Auch dazu ein Beispiel: In der Corporate IT wird keine Blockchain-Lösung entstehen. Es werden nur ausgewählte Geschäftslösungen auf Basis von Blockchain zusammen mit dem Business entwickelt und zentral lediglich eine Blockchain-Plattform als technologische Basis und Service eingebracht.
Die neue Einheit "Digital Innovation Partners"
Viele Unternehmen versuchen in Sachen Digitalisierung von Startups zu lernen. Zeiss auch?

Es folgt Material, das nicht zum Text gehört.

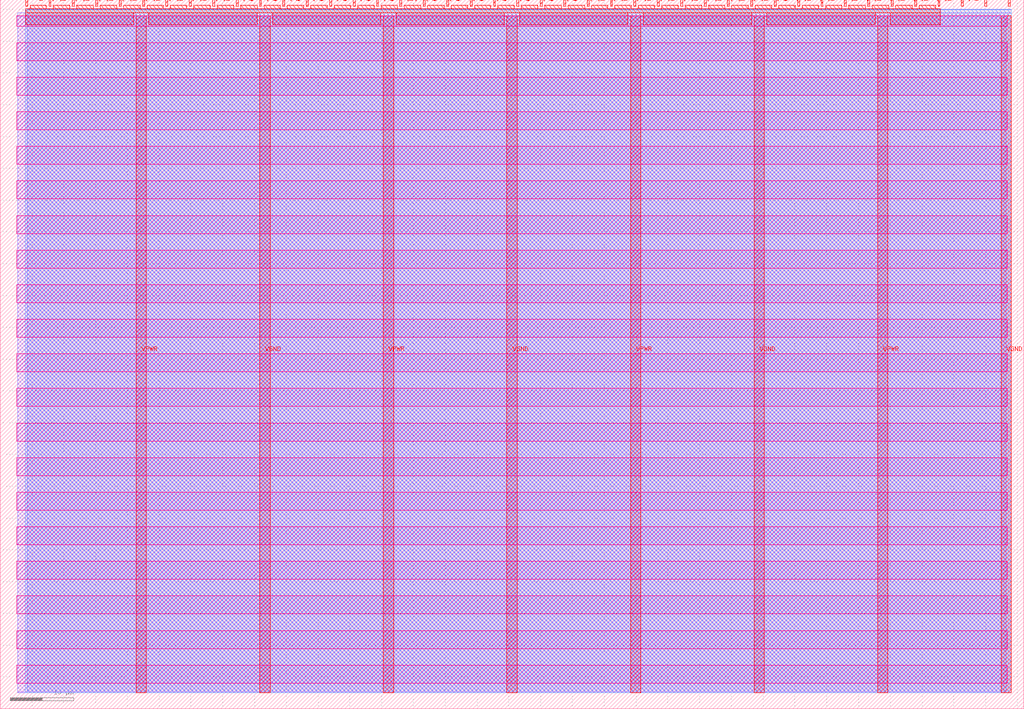
<source format=lef>
VERSION 5.7 ;
  NOWIREEXTENSIONATPIN ON ;
  DIVIDERCHAR "/" ;
  BUSBITCHARS "[]" ;
MACRO tt_um_array_multiplier_hhrb98
  CLASS BLOCK ;
  FOREIGN tt_um_array_multiplier_hhrb98 ;
  ORIGIN 0.000 0.000 ;
  SIZE 161.000 BY 111.520 ;
  PIN VGND
    DIRECTION INOUT ;
    USE GROUND ;
    PORT
      LAYER met4 ;
        RECT 40.830 2.480 42.430 109.040 ;
    END
    PORT
      LAYER met4 ;
        RECT 79.700 2.480 81.300 109.040 ;
    END
    PORT
      LAYER met4 ;
        RECT 118.570 2.480 120.170 109.040 ;
    END
    PORT
      LAYER met4 ;
        RECT 157.440 2.480 159.040 109.040 ;
    END
  END VGND
  PIN VPWR
    DIRECTION INOUT ;
    USE POWER ;
    PORT
      LAYER met4 ;
        RECT 21.395 2.480 22.995 109.040 ;
    END
    PORT
      LAYER met4 ;
        RECT 60.265 2.480 61.865 109.040 ;
    END
    PORT
      LAYER met4 ;
        RECT 99.135 2.480 100.735 109.040 ;
    END
    PORT
      LAYER met4 ;
        RECT 138.005 2.480 139.605 109.040 ;
    END
  END VPWR
  PIN clk
    DIRECTION INPUT ;
    USE SIGNAL ;
    PORT
      LAYER met4 ;
        RECT 154.870 110.520 155.170 111.520 ;
    END
  END clk
  PIN ena
    DIRECTION INPUT ;
    USE SIGNAL ;
    PORT
      LAYER met4 ;
        RECT 158.550 110.520 158.850 111.520 ;
    END
  END ena
  PIN rst_n
    DIRECTION INPUT ;
    USE SIGNAL ;
    PORT
      LAYER met4 ;
        RECT 151.190 110.520 151.490 111.520 ;
    END
  END rst_n
  PIN ui_in[0]
    DIRECTION INPUT ;
    USE SIGNAL ;
    ANTENNAGATEAREA 0.126000 ;
    PORT
      LAYER met4 ;
        RECT 147.510 110.520 147.810 111.520 ;
    END
  END ui_in[0]
  PIN ui_in[1]
    DIRECTION INPUT ;
    USE SIGNAL ;
    ANTENNAGATEAREA 0.213000 ;
    PORT
      LAYER met4 ;
        RECT 143.830 110.520 144.130 111.520 ;
    END
  END ui_in[1]
  PIN ui_in[2]
    DIRECTION INPUT ;
    USE SIGNAL ;
    ANTENNAGATEAREA 0.159000 ;
    PORT
      LAYER met4 ;
        RECT 140.150 110.520 140.450 111.520 ;
    END
  END ui_in[2]
  PIN ui_in[3]
    DIRECTION INPUT ;
    USE SIGNAL ;
    ANTENNAGATEAREA 0.213000 ;
    PORT
      LAYER met4 ;
        RECT 136.470 110.520 136.770 111.520 ;
    END
  END ui_in[3]
  PIN ui_in[4]
    DIRECTION INPUT ;
    USE SIGNAL ;
    ANTENNAGATEAREA 0.213000 ;
    PORT
      LAYER met4 ;
        RECT 132.790 110.520 133.090 111.520 ;
    END
  END ui_in[4]
  PIN ui_in[5]
    DIRECTION INPUT ;
    USE SIGNAL ;
    ANTENNAGATEAREA 0.213000 ;
    PORT
      LAYER met4 ;
        RECT 129.110 110.520 129.410 111.520 ;
    END
  END ui_in[5]
  PIN ui_in[6]
    DIRECTION INPUT ;
    USE SIGNAL ;
    ANTENNAGATEAREA 0.159000 ;
    PORT
      LAYER met4 ;
        RECT 125.430 110.520 125.730 111.520 ;
    END
  END ui_in[6]
  PIN ui_in[7]
    DIRECTION INPUT ;
    USE SIGNAL ;
    ANTENNAGATEAREA 0.213000 ;
    PORT
      LAYER met4 ;
        RECT 121.750 110.520 122.050 111.520 ;
    END
  END ui_in[7]
  PIN uio_in[0]
    DIRECTION INPUT ;
    USE SIGNAL ;
    PORT
      LAYER met4 ;
        RECT 118.070 110.520 118.370 111.520 ;
    END
  END uio_in[0]
  PIN uio_in[1]
    DIRECTION INPUT ;
    USE SIGNAL ;
    PORT
      LAYER met4 ;
        RECT 114.390 110.520 114.690 111.520 ;
    END
  END uio_in[1]
  PIN uio_in[2]
    DIRECTION INPUT ;
    USE SIGNAL ;
    PORT
      LAYER met4 ;
        RECT 110.710 110.520 111.010 111.520 ;
    END
  END uio_in[2]
  PIN uio_in[3]
    DIRECTION INPUT ;
    USE SIGNAL ;
    PORT
      LAYER met4 ;
        RECT 107.030 110.520 107.330 111.520 ;
    END
  END uio_in[3]
  PIN uio_in[4]
    DIRECTION INPUT ;
    USE SIGNAL ;
    PORT
      LAYER met4 ;
        RECT 103.350 110.520 103.650 111.520 ;
    END
  END uio_in[4]
  PIN uio_in[5]
    DIRECTION INPUT ;
    USE SIGNAL ;
    PORT
      LAYER met4 ;
        RECT 99.670 110.520 99.970 111.520 ;
    END
  END uio_in[5]
  PIN uio_in[6]
    DIRECTION INPUT ;
    USE SIGNAL ;
    PORT
      LAYER met4 ;
        RECT 95.990 110.520 96.290 111.520 ;
    END
  END uio_in[6]
  PIN uio_in[7]
    DIRECTION INPUT ;
    USE SIGNAL ;
    PORT
      LAYER met4 ;
        RECT 92.310 110.520 92.610 111.520 ;
    END
  END uio_in[7]
  PIN uio_oe[0]
    DIRECTION OUTPUT TRISTATE ;
    USE SIGNAL ;
    PORT
      LAYER met4 ;
        RECT 29.750 110.520 30.050 111.520 ;
    END
  END uio_oe[0]
  PIN uio_oe[1]
    DIRECTION OUTPUT TRISTATE ;
    USE SIGNAL ;
    PORT
      LAYER met4 ;
        RECT 26.070 110.520 26.370 111.520 ;
    END
  END uio_oe[1]
  PIN uio_oe[2]
    DIRECTION OUTPUT TRISTATE ;
    USE SIGNAL ;
    PORT
      LAYER met4 ;
        RECT 22.390 110.520 22.690 111.520 ;
    END
  END uio_oe[2]
  PIN uio_oe[3]
    DIRECTION OUTPUT TRISTATE ;
    USE SIGNAL ;
    PORT
      LAYER met4 ;
        RECT 18.710 110.520 19.010 111.520 ;
    END
  END uio_oe[3]
  PIN uio_oe[4]
    DIRECTION OUTPUT TRISTATE ;
    USE SIGNAL ;
    PORT
      LAYER met4 ;
        RECT 15.030 110.520 15.330 111.520 ;
    END
  END uio_oe[4]
  PIN uio_oe[5]
    DIRECTION OUTPUT TRISTATE ;
    USE SIGNAL ;
    PORT
      LAYER met4 ;
        RECT 11.350 110.520 11.650 111.520 ;
    END
  END uio_oe[5]
  PIN uio_oe[6]
    DIRECTION OUTPUT TRISTATE ;
    USE SIGNAL ;
    PORT
      LAYER met4 ;
        RECT 7.670 110.520 7.970 111.520 ;
    END
  END uio_oe[6]
  PIN uio_oe[7]
    DIRECTION OUTPUT TRISTATE ;
    USE SIGNAL ;
    PORT
      LAYER met4 ;
        RECT 3.990 110.520 4.290 111.520 ;
    END
  END uio_oe[7]
  PIN uio_out[0]
    DIRECTION OUTPUT TRISTATE ;
    USE SIGNAL ;
    PORT
      LAYER met4 ;
        RECT 59.190 110.520 59.490 111.520 ;
    END
  END uio_out[0]
  PIN uio_out[1]
    DIRECTION OUTPUT TRISTATE ;
    USE SIGNAL ;
    PORT
      LAYER met4 ;
        RECT 55.510 110.520 55.810 111.520 ;
    END
  END uio_out[1]
  PIN uio_out[2]
    DIRECTION OUTPUT TRISTATE ;
    USE SIGNAL ;
    PORT
      LAYER met4 ;
        RECT 51.830 110.520 52.130 111.520 ;
    END
  END uio_out[2]
  PIN uio_out[3]
    DIRECTION OUTPUT TRISTATE ;
    USE SIGNAL ;
    PORT
      LAYER met4 ;
        RECT 48.150 110.520 48.450 111.520 ;
    END
  END uio_out[3]
  PIN uio_out[4]
    DIRECTION OUTPUT TRISTATE ;
    USE SIGNAL ;
    PORT
      LAYER met4 ;
        RECT 44.470 110.520 44.770 111.520 ;
    END
  END uio_out[4]
  PIN uio_out[5]
    DIRECTION OUTPUT TRISTATE ;
    USE SIGNAL ;
    PORT
      LAYER met4 ;
        RECT 40.790 110.520 41.090 111.520 ;
    END
  END uio_out[5]
  PIN uio_out[6]
    DIRECTION OUTPUT TRISTATE ;
    USE SIGNAL ;
    PORT
      LAYER met4 ;
        RECT 37.110 110.520 37.410 111.520 ;
    END
  END uio_out[6]
  PIN uio_out[7]
    DIRECTION OUTPUT TRISTATE ;
    USE SIGNAL ;
    PORT
      LAYER met4 ;
        RECT 33.430 110.520 33.730 111.520 ;
    END
  END uio_out[7]
  PIN uo_out[0]
    DIRECTION OUTPUT TRISTATE ;
    USE SIGNAL ;
    ANTENNADIFFAREA 0.795200 ;
    PORT
      LAYER met4 ;
        RECT 88.630 110.520 88.930 111.520 ;
    END
  END uo_out[0]
  PIN uo_out[1]
    DIRECTION OUTPUT TRISTATE ;
    USE SIGNAL ;
    ANTENNADIFFAREA 0.445500 ;
    PORT
      LAYER met4 ;
        RECT 84.950 110.520 85.250 111.520 ;
    END
  END uo_out[1]
  PIN uo_out[2]
    DIRECTION OUTPUT TRISTATE ;
    USE SIGNAL ;
    ANTENNADIFFAREA 0.795200 ;
    PORT
      LAYER met4 ;
        RECT 81.270 110.520 81.570 111.520 ;
    END
  END uo_out[2]
  PIN uo_out[3]
    DIRECTION OUTPUT TRISTATE ;
    USE SIGNAL ;
    ANTENNADIFFAREA 0.445500 ;
    PORT
      LAYER met4 ;
        RECT 77.590 110.520 77.890 111.520 ;
    END
  END uo_out[3]
  PIN uo_out[4]
    DIRECTION OUTPUT TRISTATE ;
    USE SIGNAL ;
    ANTENNADIFFAREA 0.795200 ;
    PORT
      LAYER met4 ;
        RECT 73.910 110.520 74.210 111.520 ;
    END
  END uo_out[4]
  PIN uo_out[5]
    DIRECTION OUTPUT TRISTATE ;
    USE SIGNAL ;
    ANTENNADIFFAREA 0.445500 ;
    PORT
      LAYER met4 ;
        RECT 70.230 110.520 70.530 111.520 ;
    END
  END uo_out[5]
  PIN uo_out[6]
    DIRECTION OUTPUT TRISTATE ;
    USE SIGNAL ;
    ANTENNADIFFAREA 0.795200 ;
    PORT
      LAYER met4 ;
        RECT 66.550 110.520 66.850 111.520 ;
    END
  END uo_out[6]
  PIN uo_out[7]
    DIRECTION OUTPUT TRISTATE ;
    USE SIGNAL ;
    ANTENNADIFFAREA 0.445500 ;
    PORT
      LAYER met4 ;
        RECT 62.870 110.520 63.170 111.520 ;
    END
  END uo_out[7]
  OBS
      LAYER nwell ;
        RECT 2.570 107.385 158.430 108.990 ;
        RECT 2.570 101.945 158.430 104.775 ;
        RECT 2.570 96.505 158.430 99.335 ;
        RECT 2.570 91.065 158.430 93.895 ;
        RECT 2.570 85.625 158.430 88.455 ;
        RECT 2.570 80.185 158.430 83.015 ;
        RECT 2.570 74.745 158.430 77.575 ;
        RECT 2.570 69.305 158.430 72.135 ;
        RECT 2.570 63.865 158.430 66.695 ;
        RECT 2.570 58.425 158.430 61.255 ;
        RECT 2.570 52.985 158.430 55.815 ;
        RECT 2.570 47.545 158.430 50.375 ;
        RECT 2.570 42.105 158.430 44.935 ;
        RECT 2.570 36.665 158.430 39.495 ;
        RECT 2.570 31.225 158.430 34.055 ;
        RECT 2.570 25.785 158.430 28.615 ;
        RECT 2.570 20.345 158.430 23.175 ;
        RECT 2.570 14.905 158.430 17.735 ;
        RECT 2.570 9.465 158.430 12.295 ;
        RECT 2.570 4.025 158.430 6.855 ;
      LAYER li1 ;
        RECT 2.760 2.635 158.240 108.885 ;
      LAYER met1 ;
        RECT 2.760 2.480 159.040 109.440 ;
      LAYER met2 ;
        RECT 4.230 2.535 159.010 110.005 ;
      LAYER met3 ;
        RECT 3.950 2.555 159.030 109.985 ;
      LAYER met4 ;
        RECT 4.690 110.120 7.270 110.650 ;
        RECT 8.370 110.120 10.950 110.650 ;
        RECT 12.050 110.120 14.630 110.650 ;
        RECT 15.730 110.120 18.310 110.650 ;
        RECT 19.410 110.120 21.990 110.650 ;
        RECT 23.090 110.120 25.670 110.650 ;
        RECT 26.770 110.120 29.350 110.650 ;
        RECT 30.450 110.120 33.030 110.650 ;
        RECT 34.130 110.120 36.710 110.650 ;
        RECT 37.810 110.120 40.390 110.650 ;
        RECT 41.490 110.120 44.070 110.650 ;
        RECT 45.170 110.120 47.750 110.650 ;
        RECT 48.850 110.120 51.430 110.650 ;
        RECT 52.530 110.120 55.110 110.650 ;
        RECT 56.210 110.120 58.790 110.650 ;
        RECT 59.890 110.120 62.470 110.650 ;
        RECT 63.570 110.120 66.150 110.650 ;
        RECT 67.250 110.120 69.830 110.650 ;
        RECT 70.930 110.120 73.510 110.650 ;
        RECT 74.610 110.120 77.190 110.650 ;
        RECT 78.290 110.120 80.870 110.650 ;
        RECT 81.970 110.120 84.550 110.650 ;
        RECT 85.650 110.120 88.230 110.650 ;
        RECT 89.330 110.120 91.910 110.650 ;
        RECT 93.010 110.120 95.590 110.650 ;
        RECT 96.690 110.120 99.270 110.650 ;
        RECT 100.370 110.120 102.950 110.650 ;
        RECT 104.050 110.120 106.630 110.650 ;
        RECT 107.730 110.120 110.310 110.650 ;
        RECT 111.410 110.120 113.990 110.650 ;
        RECT 115.090 110.120 117.670 110.650 ;
        RECT 118.770 110.120 121.350 110.650 ;
        RECT 122.450 110.120 125.030 110.650 ;
        RECT 126.130 110.120 128.710 110.650 ;
        RECT 129.810 110.120 132.390 110.650 ;
        RECT 133.490 110.120 136.070 110.650 ;
        RECT 137.170 110.120 139.750 110.650 ;
        RECT 140.850 110.120 143.430 110.650 ;
        RECT 144.530 110.120 147.110 110.650 ;
        RECT 3.975 109.440 147.825 110.120 ;
        RECT 3.975 107.615 20.995 109.440 ;
        RECT 23.395 107.615 40.430 109.440 ;
        RECT 42.830 107.615 59.865 109.440 ;
        RECT 62.265 107.615 79.300 109.440 ;
        RECT 81.700 107.615 98.735 109.440 ;
        RECT 101.135 107.615 118.170 109.440 ;
        RECT 120.570 107.615 137.605 109.440 ;
        RECT 140.005 107.615 147.825 109.440 ;
  END
END tt_um_array_multiplier_hhrb98
END LIBRARY


</source>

Es gibt eine Einheit bei Zeiss, die vor rund zwei Jahren gegründet wurde: Die Abteilung Digital Innovation Partners in München. Das ist ein relevanter Treiber der digitalen Transformation von Zeiss. Hier werden unter anderem digitale Vorentwicklungen und Prototypen getrieben, die das Unternehmen im digitalen "go to market" schneller machen. Diese Einheit arbeitet in sehr enger Kooperation mit den Fachbereichen, um ein digitales Geschäftsmodell zu erproben. Alle neuen geschäfts- und kundenorientierten Lösungen benötigen zum Beispiel immer zwingend einen Product Owner aus dem Business.